- Exercise aim:
Search the listing below for the word "procedures" and copy each line where it appears.

*** Source material ***

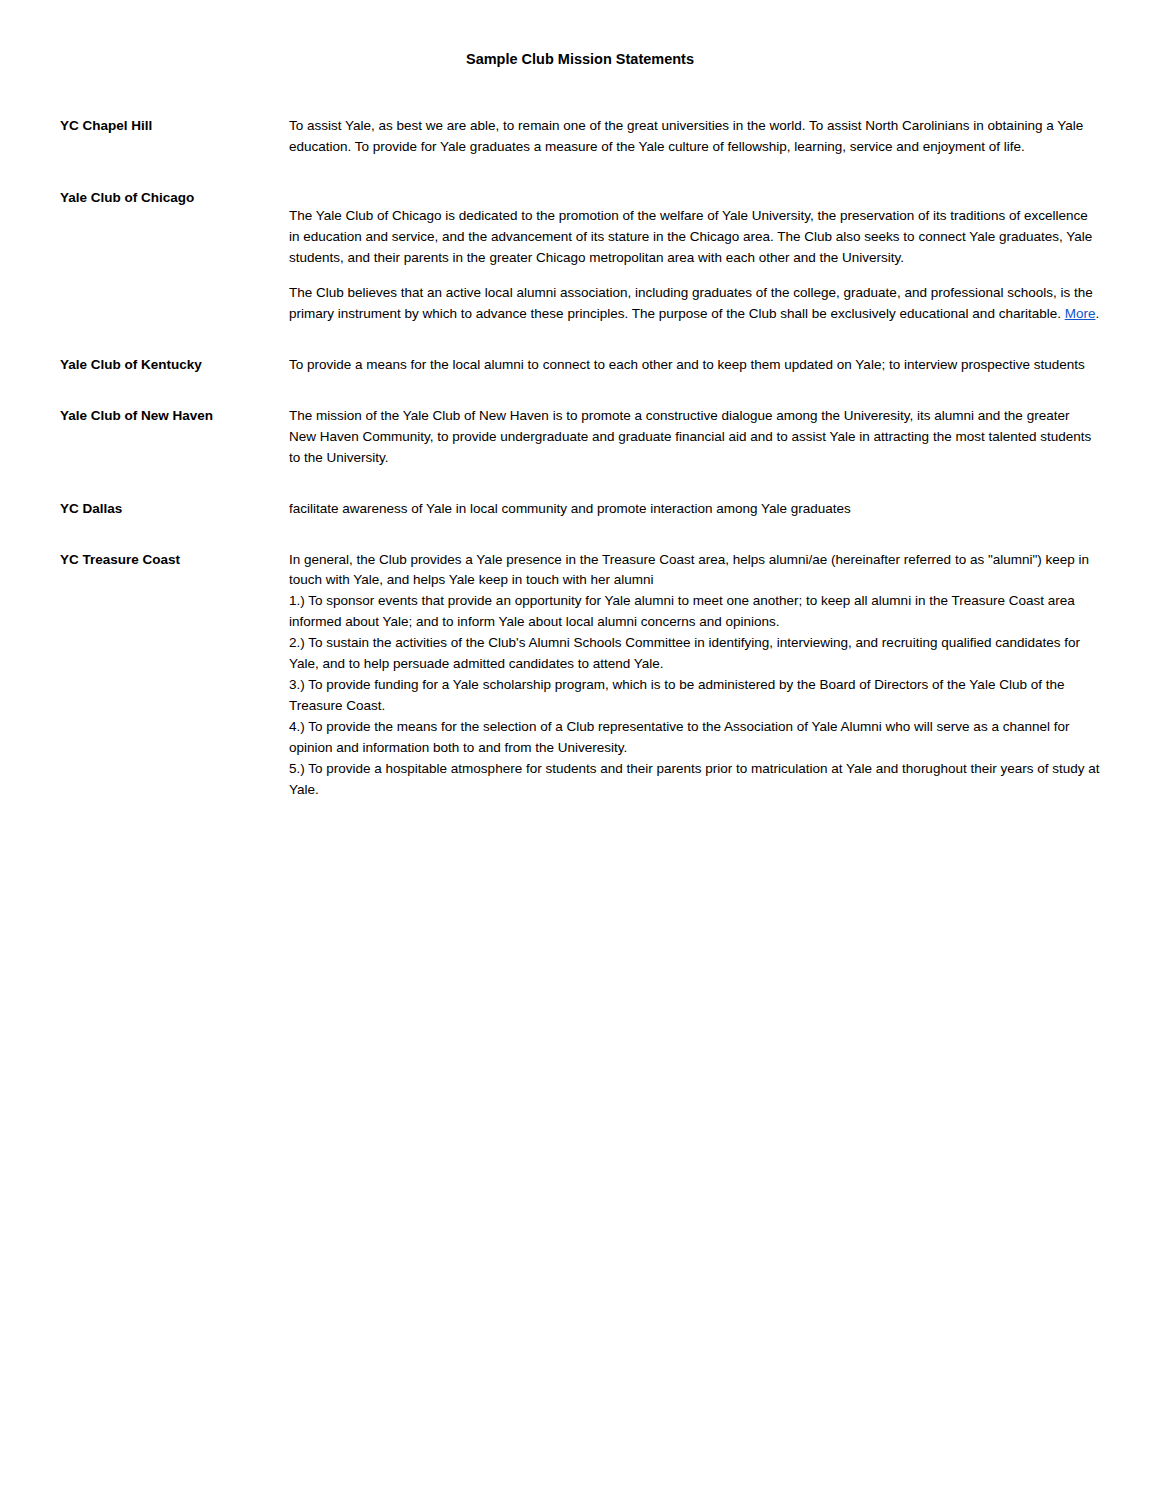Sample Club Mission Statements
| YC Chapel Hill | To assist Yale, as best we are able, to remain one of the great universities in the world. To assist North Carolinians in obtaining a Yale education. To provide for Yale graduates a measure of the Yale culture of fellowship, learning, service and enjoyment of life. |
| Yale Club of Chicago | The Yale Club of Chicago is dedicated to the promotion of the welfare of Yale University, the preservation of its traditions of excellence in education and service, and the advancement of its stature in the Chicago area. The Club also seeks to connect Yale graduates, Yale students, and their parents in the greater Chicago metropolitan area with each other and the University. The Club believes that an active local alumni association, including graduates of the college, graduate, and professional schools, is the primary instrument by which to advance these principles. The purpose of the Club shall be exclusively educational and charitable. More . |
| Yale Club of Kentucky | To provide a means for the local alumni to connect to each other and to keep them updated on Yale; to interview prospective students |
| Yale Club of New Haven | The mission of the Yale Club of New Haven is to promote a constructive dialogue among the Univeresity, its alumni and the greater New Haven Community, to provide undergraduate and graduate financial aid and to assist Yale in attracting the most talented students to the University. |
| YC Dallas | facilitate awareness of Yale in local community and promote interaction among Yale graduates |
| YC Treasure Coast | In general, the Club provides a Yale presence in the Treasure Coast area, helps alumni/ae (hereinafter referred to as "alumni") keep in touch with Yale, and helps Yale keep in touch with her alumni 1.) To sponsor events that provide an opportunity for Yale alumni to meet one another; to keep all alumni in the Treasure Coast area informed about Yale; and to inform Yale about local alumni concerns and opinions. 2.) To sustain the activities of the Club's Alumni Schools Committee in identifying, interviewing, and recruiting qualified candidates for Yale, and to help persuade admitted candidates to attend Yale. 3.) To provide funding for a Yale scholarship program, which is to be administered by the Board of Directors of the Yale Club of the Treasure Coast. 4.) To provide the means for the selection of a Club representative to the Association of Yale Alumni who will serve as a channel for opinion and information both to and from the Univeresity. 5.) To provide a hospitable atmosphere for students and their parents prior to matriculation at Yale and thorughout their years of study at Yale. |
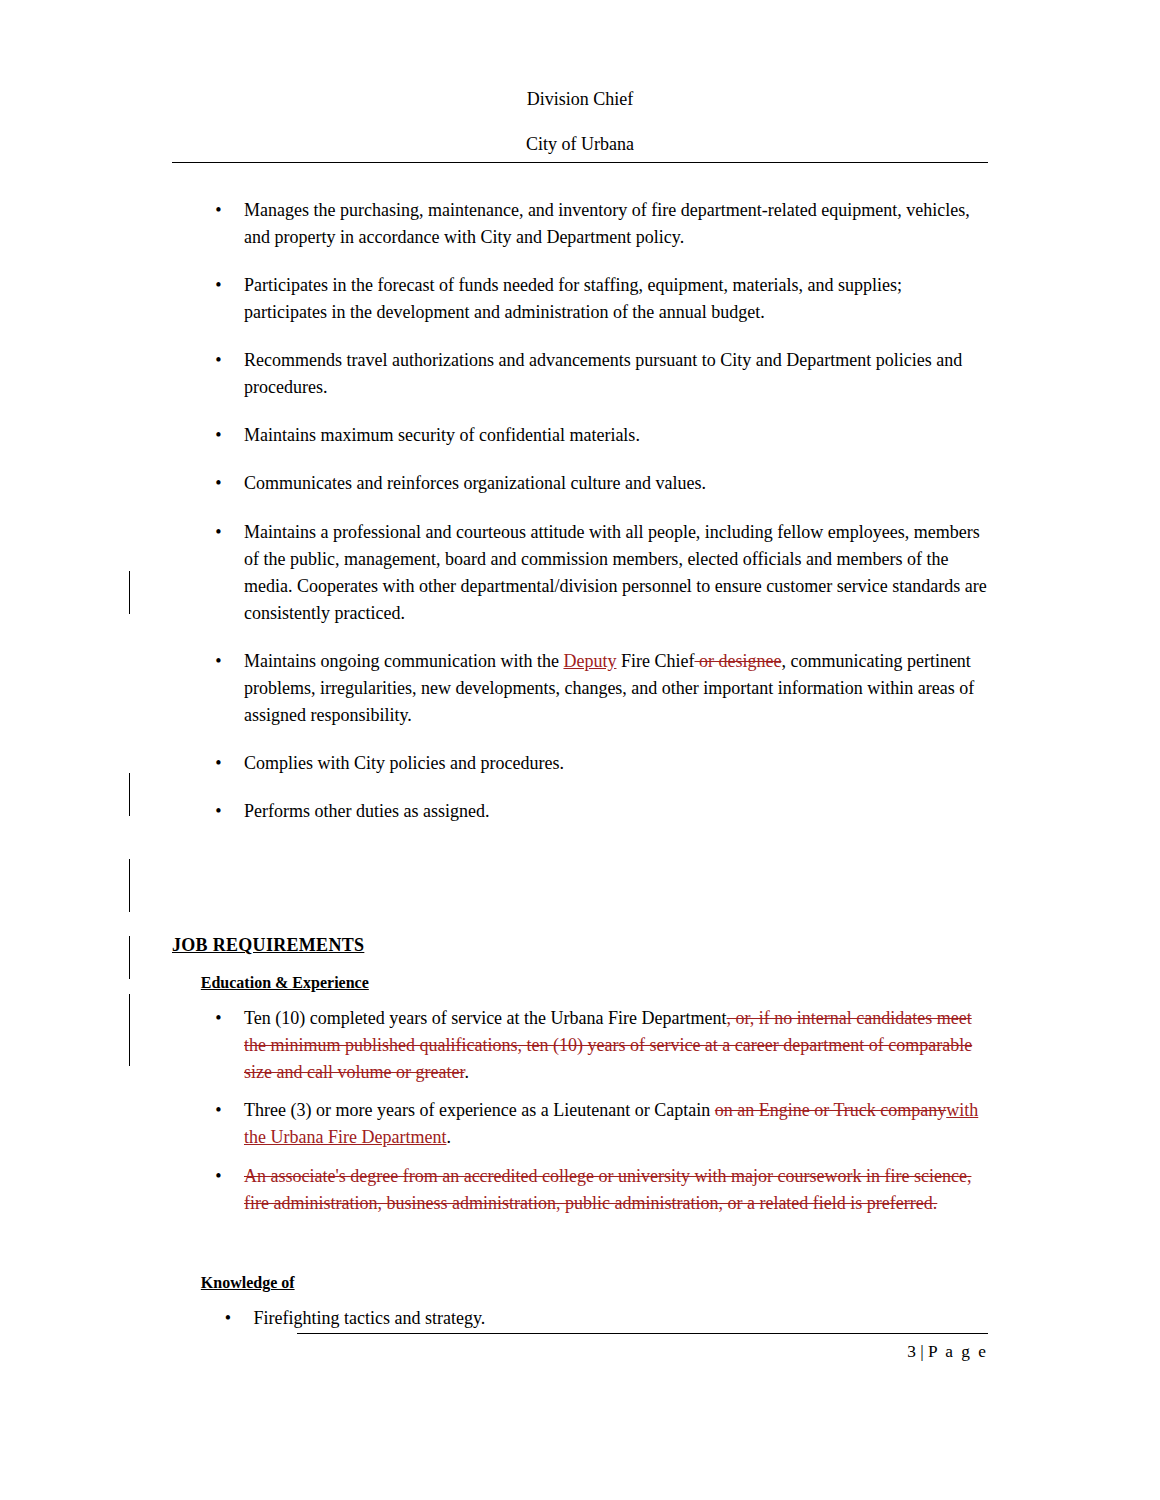Division Chief City of Urbana
Manages the purchasing, maintenance, and inventory of fire department-related equipment, vehicles, and property in accordance with City and Department policy.
Participates in the forecast of funds needed for staffing, equipment, materials, and supplies; participates in the development and administration of the annual budget.
Recommends travel authorizations and advancements pursuant to City and Department policies and procedures.
Maintains maximum security of confidential materials.
Communicates and reinforces organizational culture and values.
Maintains a professional and courteous attitude with all people, including fellow employees, members of the public, management, board and commission members, elected officials and members of the media. Cooperates with other departmental/division personnel to ensure customer service standards are consistently practiced.
Maintains ongoing communication with the Deputy Fire Chief or designee, communicating pertinent problems, irregularities, new developments, changes, and other important information within areas of assigned responsibility.
Complies with City policies and procedures.
Performs other duties as assigned.
JOB REQUIREMENTS
Education & Experience
Ten (10) completed years of service at the Urbana Fire Department, or, if no internal candidates meet the minimum published qualifications, ten (10) years of service at a career department of comparable size and call volume or greater.
Three (3) or more years of experience as a Lieutenant or Captain on an Engine or Truck company with the Urbana Fire Department.
An associate's degree from an accredited college or university with major coursework in fire science, fire administration, business administration, public administration, or a related field is preferred.
Knowledge of
Firefighting tactics and strategy.
3 | P a g e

***

- Reply to the exercise:
Recommends travel authorizations and advancements pursuant to City and Department policies and procedures.
Complies with City policies and procedures.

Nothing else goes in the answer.